The aspect of Forbidden Area that fascinated Manulis was the idea that the Russians had developed an American town in the heart of Russia where future spies were immersed in American culture, speaking only English, and following baseball. Manulis hired teen idol Hunter to play a young Russian training in the spy village.

The production was staged on October 4, 1956, at CBS Television City in Los Angeles. The program opened with host Jack Palance announcing that it was "opening night" as television took a "giant step" with an important new series of 90-minute dramas performed each week.

Forbidden Area was the first installment in the four-year run of the series. Playhouse 90 was voted "the greatest television series of all time" in a 1970 poll of television editors.

==Reception==
In The New York Times, Jack Gould wrote that the production "ran the gamut of hokum" and employed "every cliche in the book of elementary video dramaturgy."

The Washington Post called it a "superb production ... brilliantly produced" in which Hunter was "splendid."

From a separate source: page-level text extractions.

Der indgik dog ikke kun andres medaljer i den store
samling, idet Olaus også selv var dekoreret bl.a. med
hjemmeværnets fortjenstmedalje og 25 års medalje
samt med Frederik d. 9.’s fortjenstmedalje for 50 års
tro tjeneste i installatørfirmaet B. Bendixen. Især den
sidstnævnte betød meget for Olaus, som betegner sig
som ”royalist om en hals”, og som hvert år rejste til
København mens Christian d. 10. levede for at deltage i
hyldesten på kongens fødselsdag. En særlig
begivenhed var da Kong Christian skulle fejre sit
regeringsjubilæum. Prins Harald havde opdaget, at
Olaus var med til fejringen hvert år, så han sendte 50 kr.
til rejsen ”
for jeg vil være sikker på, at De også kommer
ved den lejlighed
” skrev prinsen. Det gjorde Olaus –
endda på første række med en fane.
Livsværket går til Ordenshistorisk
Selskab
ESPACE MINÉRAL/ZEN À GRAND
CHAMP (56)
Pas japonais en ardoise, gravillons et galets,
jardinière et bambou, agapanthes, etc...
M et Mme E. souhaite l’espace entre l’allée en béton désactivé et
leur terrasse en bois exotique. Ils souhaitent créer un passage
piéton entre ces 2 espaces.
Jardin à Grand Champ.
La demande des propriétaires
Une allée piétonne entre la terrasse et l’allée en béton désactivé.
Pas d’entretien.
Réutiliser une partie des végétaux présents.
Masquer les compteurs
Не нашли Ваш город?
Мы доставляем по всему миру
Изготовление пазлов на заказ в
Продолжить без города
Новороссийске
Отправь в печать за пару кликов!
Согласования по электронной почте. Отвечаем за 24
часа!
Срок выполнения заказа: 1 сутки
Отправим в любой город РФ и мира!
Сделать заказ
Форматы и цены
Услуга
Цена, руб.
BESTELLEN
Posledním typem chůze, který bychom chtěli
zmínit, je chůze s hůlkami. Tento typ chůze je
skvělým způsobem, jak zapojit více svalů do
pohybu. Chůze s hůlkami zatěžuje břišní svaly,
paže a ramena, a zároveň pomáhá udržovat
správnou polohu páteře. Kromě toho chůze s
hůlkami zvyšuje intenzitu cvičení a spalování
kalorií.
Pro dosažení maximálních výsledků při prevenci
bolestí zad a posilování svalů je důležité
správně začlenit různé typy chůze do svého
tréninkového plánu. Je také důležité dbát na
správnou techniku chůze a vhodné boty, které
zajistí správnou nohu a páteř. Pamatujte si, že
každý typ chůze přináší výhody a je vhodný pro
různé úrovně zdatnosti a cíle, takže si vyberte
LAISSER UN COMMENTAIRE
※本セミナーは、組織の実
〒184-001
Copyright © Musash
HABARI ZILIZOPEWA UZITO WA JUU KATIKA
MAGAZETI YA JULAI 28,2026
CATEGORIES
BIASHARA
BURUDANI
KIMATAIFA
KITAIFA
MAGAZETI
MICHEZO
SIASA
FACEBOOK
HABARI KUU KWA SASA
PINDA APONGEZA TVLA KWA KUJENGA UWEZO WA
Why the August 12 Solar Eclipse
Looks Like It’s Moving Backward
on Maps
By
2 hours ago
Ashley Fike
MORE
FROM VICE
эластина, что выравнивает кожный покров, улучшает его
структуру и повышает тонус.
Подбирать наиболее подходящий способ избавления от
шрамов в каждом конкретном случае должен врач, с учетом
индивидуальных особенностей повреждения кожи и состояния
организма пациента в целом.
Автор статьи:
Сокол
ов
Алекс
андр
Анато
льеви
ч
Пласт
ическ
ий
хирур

John Crosby of the New York Herald Tribune wrote that the production, depicting Russia on the march with planes and submarines, "all groaning with hydrogen bombs, intent on knocking out this country", had its moments "as a thriller." Crosby also praised John Frankenheimer's skill in jumping back and forth between the Pentagon and the saboteurs. However, he found that the script was "slipshod" and that the production suffered from "grave weaknesses" as a drama.

Hunter said, "I got good notices for my performance but critics were lukewarm overall. It was the following week's installment... Requiem for a Heavyweight that scored the knockout".